Last June I posted ("Less than meets the AI") about the program that "passed" the Turing test, and that this milestone seemed more a demonstration of natural gullibility than of artificial intelligence. Hence, I was pleased to read about an improved -- and more meaningful -- proposed test of a program's intelligence. See (from IEEE Spectrum), "Can Winograd Schemas Replace Turing Test for Defining Human-Level AI?"

Conceptually, the Turing Test is still valid, but we need a better practical process for testing artificial intelligence. A new AI contest, sponsored by Nuance Communications and CommonsenseReasoning.org, is offering a US $25,000 prize to an AI that can successfully answer what are called Winograd schemas, named after Terry Winograd, a professor of computer science at Stanford University.

Here's an example of one:

The trophy doesn't fit in the brown suitcase because it is too big. What is too big?

The trophy, obviously. But it's not obvious. It's obvious to us, because we know all about trophies and suitcases. We don't even have to "think" about it; it's almost intuitive. But for a computer program, it's unclear what the "it" refers to. To be successful at answering a question like this, an artificial intelligence must have some background knowledge and the ability to reason.

From the Department of It Ought to Be Obvious, see (from Forbes), "It Does Matter That The White House Cybersecurity Czar Lacks Technical Chops." The author, Robert Lee, describes himself as "an active-duty Air Force Cyber Warfare Operations Officer and a cofounder of Dragos Security."

Of course the Czar-dine at issue opines that it's fine he doesn't have a cyber-security background. Maybe we shouldn't be surprised then (offered by PC World) that "Botnet malware discovered on Healthcare.gov server."

Searching government networks for vulnerable servers, the hacker was able to break-in because the server's default password had not been changed, according to The Wall Street Journal. Even the U.S. government, it seems, can do with a refresher course every now and then on security.  

Alan Turing 100th birthday doodle
Have you followed the debate over the so-called right to be forgotten, under which search engines can be ordered to not serve up deleterious information? There are exceptions, of course. One such exception applies to the famous -- only who counts as famous?
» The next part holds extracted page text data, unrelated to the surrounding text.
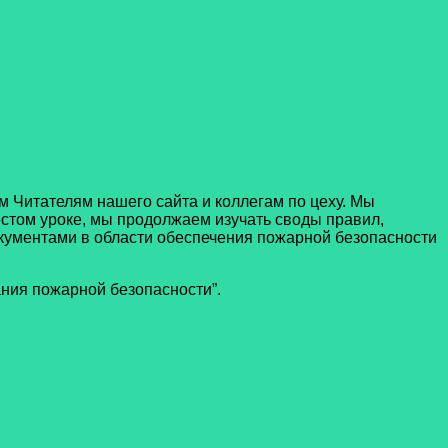
итателям нашего сайта и коллегам по цеху. Мы
стом уроке, мы продолжаем изучать своды правил,
ументами в области обеспечения пожарной безопасности
ия пожарной безопасности”.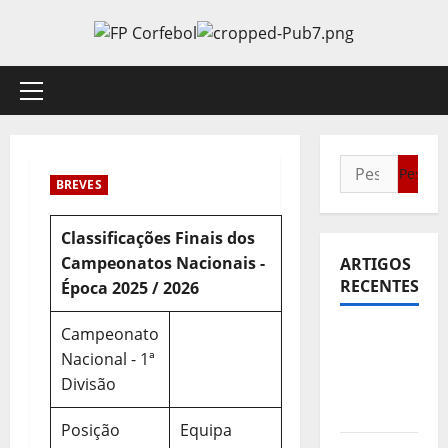
Avançar
para
o
conteúdo
Menu
principal
Pesquisar
BREVES
por:
Classificações Finais dos
Campeonatos Nacionais -
ARTIGOS
RECENTES
Época 2025 / 2026
Campeonato
Sub21:
Nacional - 1ª
Partida
Divisão
para a
Malásia
Posição
Equipa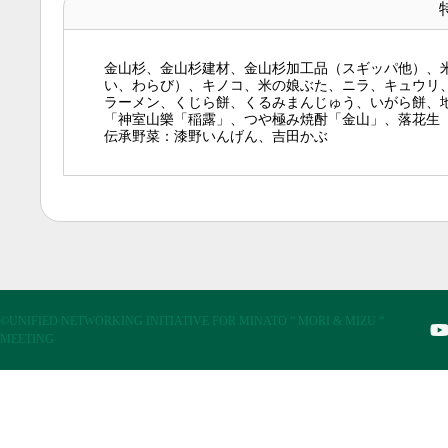
金山杉、金山杉建材、金山杉加工品（スギッパ他）、
い、わらび）、キノコ、米の娘ぶた、ニラ、キュウリ
ラーメン、くじら餅、くるみまんじゅう、いがら餅、
「神室山樂「稲露」、つや極み焼酎「金山」、落花生
伝承野菜：漆野いんげん、吉田かぶ
©UNIFIED NETWORKING INITIATIVE FOR MINATO “ MORI & MIZU “
MEETING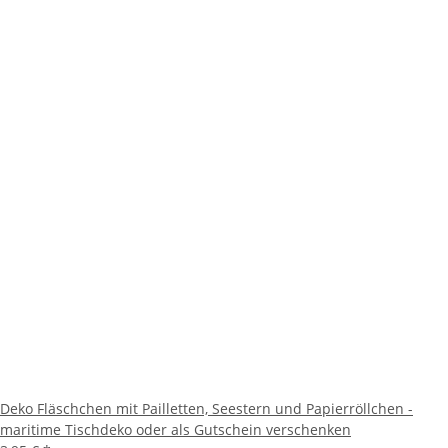
Deko Fläschchen mit Pailletten, Seestern und Papierröllchen -
maritime Tischdeko oder als Gutschein verschenken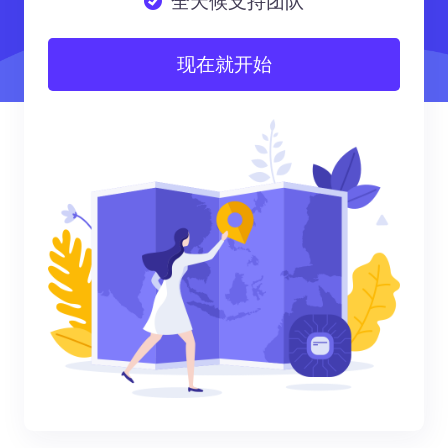
全天候支持团队
现在就开始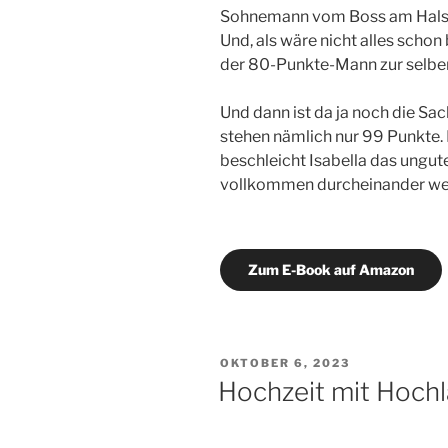
Sohnemann vom Boss am Hals, 
Und, als wäre nicht alles schon
der 80-Punkte-Mann zur selben
Und dann ist da ja noch die Sac
stehen nämlich nur 99 Punkte. 
beschleicht Isabella das ungut
vollkommen durcheinander wer
Zum E-Book auf Amazon
VERÖFFENTLICHT
OKTOBER 6, 2023
AM
Hochzeit mit Hoch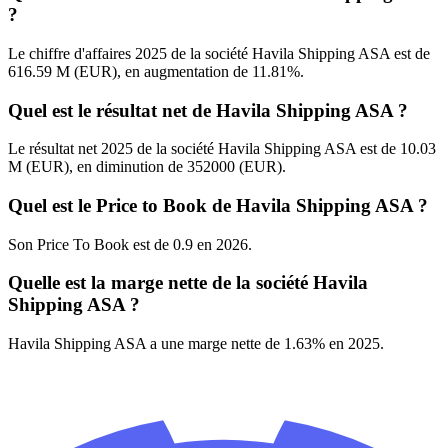
?
Le chiffre d'affaires 2025 de la société Havila Shipping ASA est de
616.59 M (EUR), en augmentation de 11.81%.
Quel est le résultat net de Havila Shipping ASA ?
Le résultat net 2025 de la société Havila Shipping ASA est de 10.03
M (EUR), en diminution de 352000 (EUR).
Quel est le Price to Book de Havila Shipping ASA ?
Son Price To Book est de 0.9 en 2026.
Quelle est la marge nette de la société Havila
Shipping ASA ?
Havila Shipping ASA a une marge nette de 1.63% en 2025.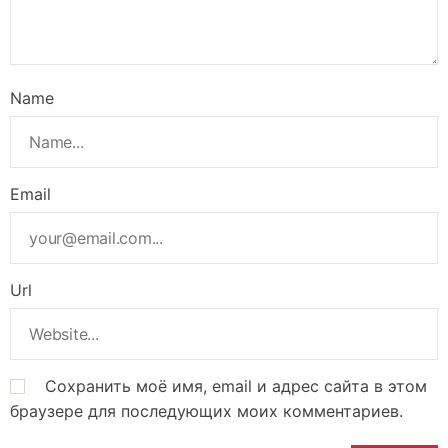
Name
Email
Url
Сохранить моё имя, email и адрес сайта в этом
браузере для последующих моих комментариев.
Are you famous? Check out (from the Washington Post) -- and then find out --  "Does Google think you’re famous?"

Do you lie awake nights wondering whether killer robots are after you? Then (a) stop eating pizza and tacos near bedtime and (b) check out (again from the Washington Post), "The SkyNet factor: Four myths about science fiction and the killer robot debate." Then you'll have good cause (besides indigestion) for your insomnia ....

Then there's the new iWatch. Talk about a solution in search of a problem. See (from Mashable), "Sharing Your Heartbeat Over Apple Watch Is the New Sexting."

Let's end this post on an upbeat note. Yahoo News offers us computing-centric product news that (unlike the iWatch) I find to be seriously clever. See "Indian start-up launches shoes that show you the way."